The combinations of the plug pin and socket slot sizes is used as a means of ensuring that a

10 A socket will prevent the entry of a 15 or 20 A plugs only

15 A aocket will accept a 10 A or 15 amp plugs and prevent the entry of a 20 A plug

20 A socket will accept the entry of a 10 A, 15 A or 20 A plugs.




   

toyoto
Oct 27 2018 20:07

The 15amp socket has beefier internals to handle the extra current and putting a larger earth terminal on a plug means it can only be inserted into a 15amp socket.

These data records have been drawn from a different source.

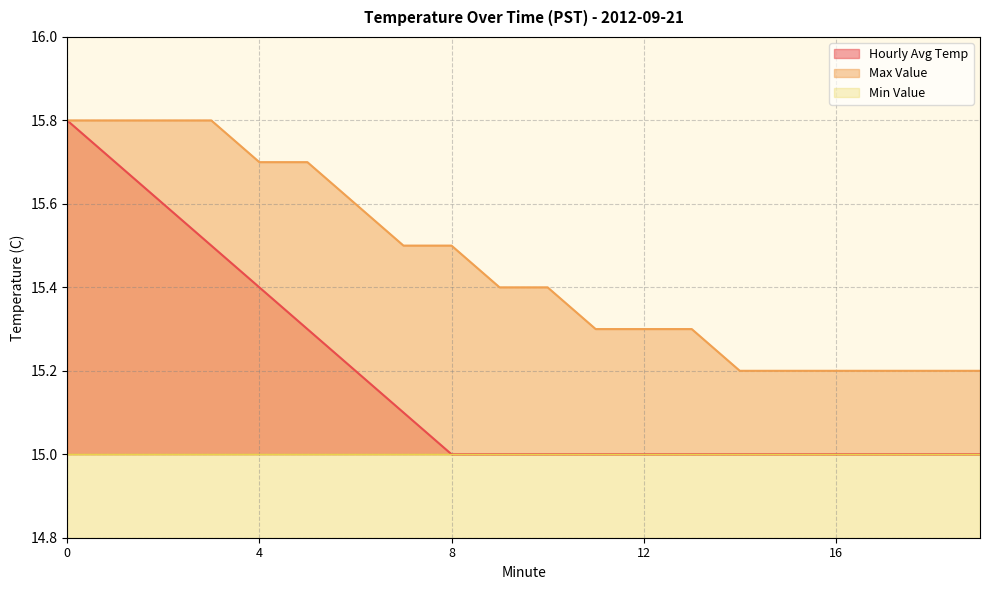

Is it true that Max Value equals 15.7 at 4?

True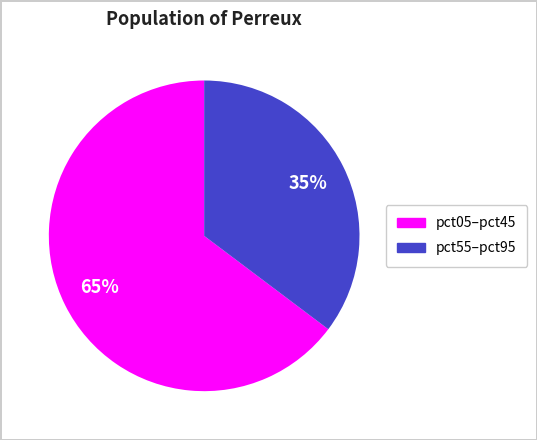

To the nearest percent, what is the average slice percentage?

50%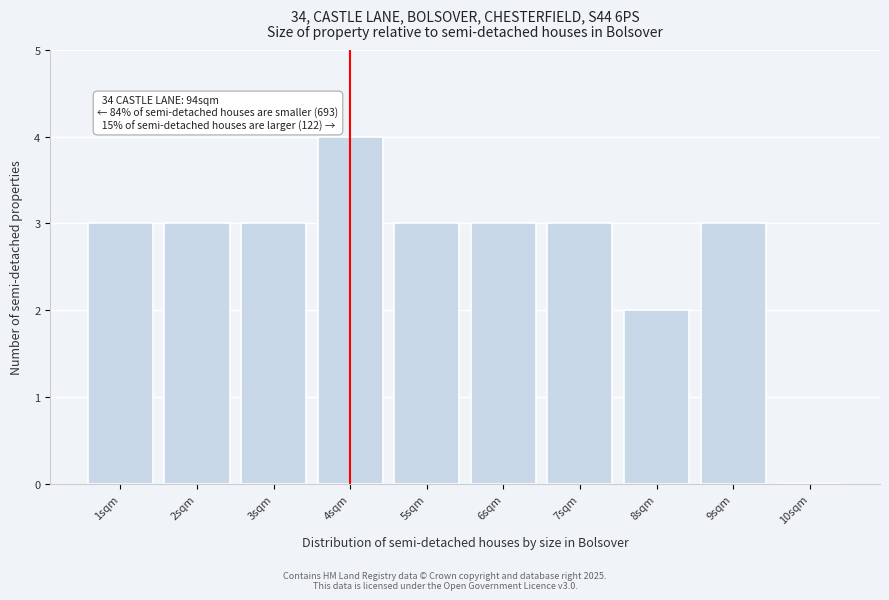

Reading left to right, what are all the values shown in this chart?

1sqm=3	2sqm=3	3sqm=3	4sqm=4	5sqm=3	6sqm=3	7sqm=3	8sqm=2	9sqm=3	10sqm=0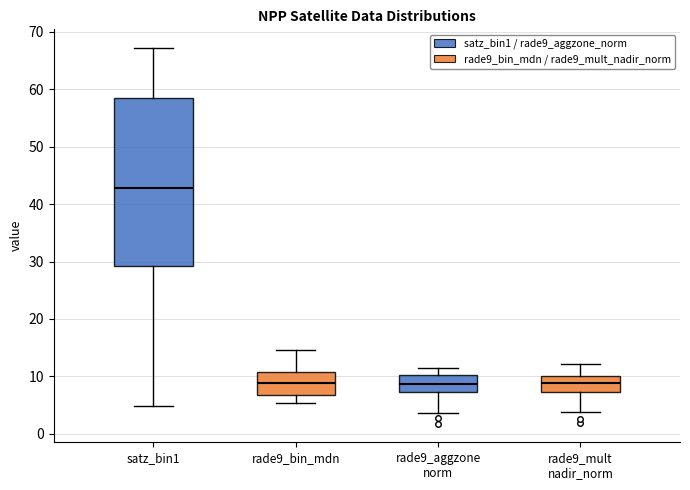

Comparing the boxes themselves (not the whiskers), which one is the tallest?

satz_bin1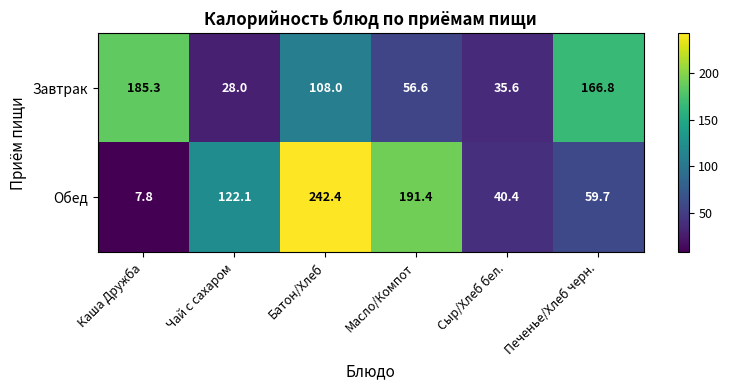

What is the total value across all series at Батон/Хлеб?

350.4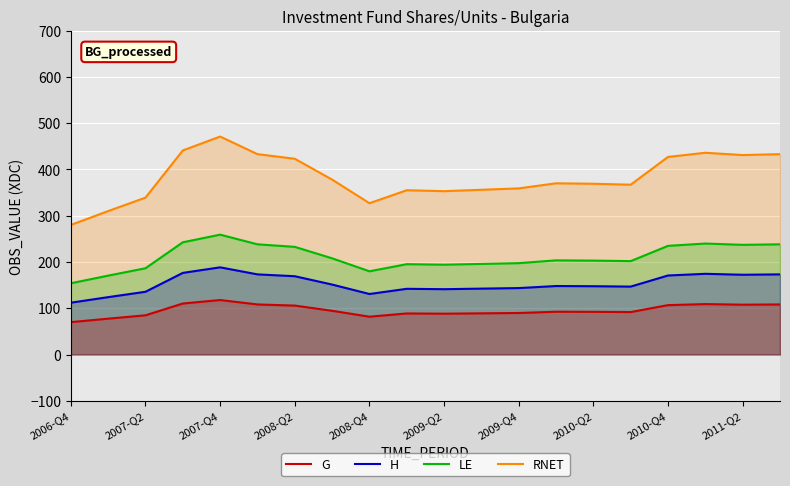

What is the difference between the second highest and minimum values in the RNET series?

161.0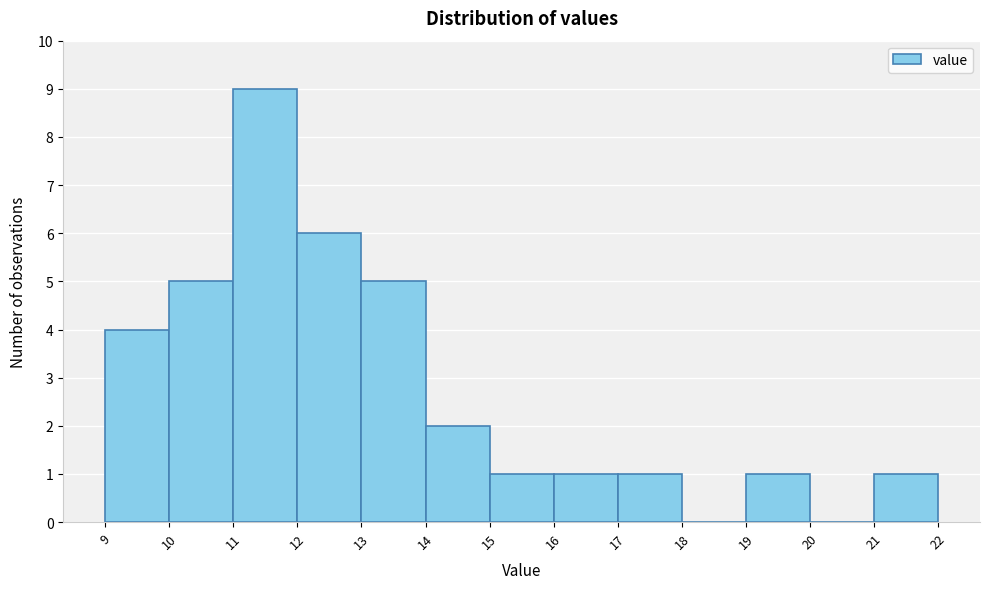

Reading left to right, transcribe this chart: for each bar, give the range it covers on the x-axis and its height. The values are not printed on the chart, so give them approximately, as read against the axis.

9 to 10: 4
10 to 11: 5
11 to 12: 9
12 to 13: 6
13 to 14: 5
14 to 15: 2
15 to 16: 1
16 to 17: 1
17 to 18: 1
18 to 19: 0
19 to 20: 1
20 to 21: 0
21 to 22: 1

The pins on the plug could handle a lot more than 10 or 15 amps, it\'s the internals of the socket that you can\'t see which are bigger
   

voltaire
Oct 28 2018 09:23

Thanks, Toyoto.
That certainly explains it.
   

SteveH
Oct 28 2018 10:12

\"So if the phase and neutral pins on a 10-amp plug are the same size as on a 15-amp plug, the powers-that-be must deem them to be perfectly capable of carrying 15 amps—so why do we have to have a different plug where the only difference is a pin that doesn\'t normally carry any current at all?\"

\"The 15amp socket has beefier internals to handle the extra current and putting a larger earth terminal on a plug means it can only be inserted into a 15amp socket.\"

The other difference that you can\'t see voltaire,is the size of conductors and MCB supplying your 15Amp socket, these will have been selected to be capable to supplying 15 Amps continuously.

If the installing electrician knew you were going to run a welder from the outlet, the size of conductors should match the maximum current rating of the welder.

Frequently, the makers/suppliers of welding equipment sell their products with plugs that come nowhere near matching the Ieff rating of the appliance, they then put a tag on the lead stating that the plug fitted is for \"demonstration purposes only\" and the user is responsible for getting a plug of the correct rating fitted for their intended use. Or, the rating plate comes in two versions, one for the lead and plug fitted, and then one that lists what\'s needed to fully utilize the item.

Great pity that the good folk at Energy Safety are too busy working on their risk matrix engine to look at what\'s going on out in the market place.


   

voltaire
Oct 28 2018 12:21

Steve, the 15-amp single outlet is run off the same 2.5sq mm supply as the double 10-amp sockets in the rest of the workshop. And they\'re all supplied via a 20-amp breaker.
   

Satobsat
Oct 28 2018 14:38

2.5mm square CSA cable may be suitable for the length of the circuit. How long is the cable run between the socket and the switch board it is supplied from? Taking in to account the vertical runs as well as the horizontal.